**AVAILABLE DATA**.
⁂

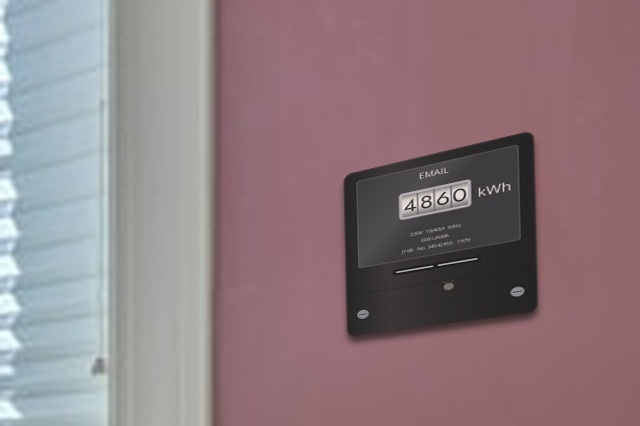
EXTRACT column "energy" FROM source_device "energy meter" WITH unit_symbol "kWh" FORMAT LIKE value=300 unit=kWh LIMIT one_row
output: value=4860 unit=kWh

⁂

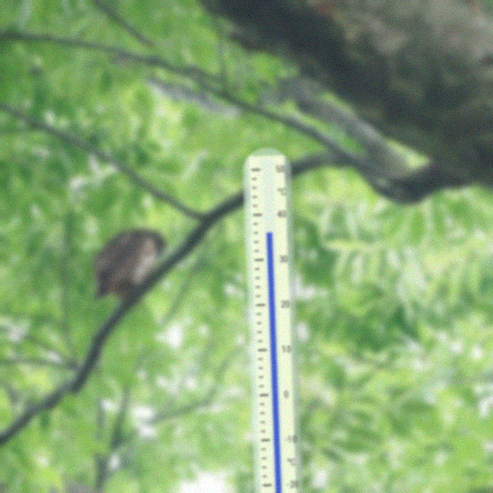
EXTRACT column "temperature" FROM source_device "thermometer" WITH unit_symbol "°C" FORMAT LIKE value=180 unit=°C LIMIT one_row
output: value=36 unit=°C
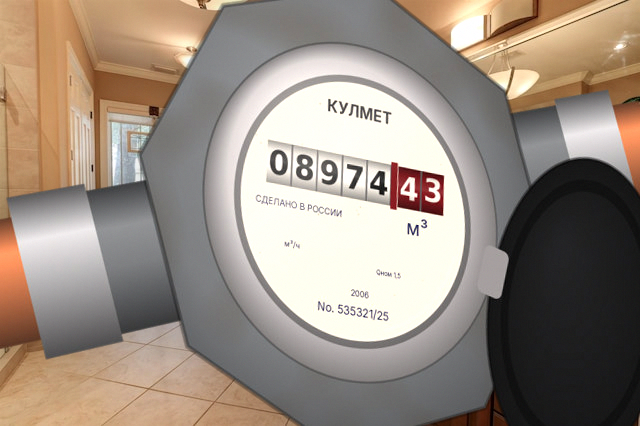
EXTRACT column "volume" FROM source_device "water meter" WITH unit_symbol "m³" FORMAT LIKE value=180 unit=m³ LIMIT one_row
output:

⁂

**EXERCISE DESCRIPTION**. Update the lines from the one containing "unit=kWh LIMIT one_row" up to and including the one containing "output: value=4860 unit=kWh" by putting "power meter" in place of "energy meter", keeping everything else the same.

**ANSWER TO THIS TASK**.
EXTRACT column "energy" FROM source_device "power meter" WITH unit_symbol "kWh" FORMAT LIKE value=300 unit=kWh LIMIT one_row
output: value=4860 unit=kWh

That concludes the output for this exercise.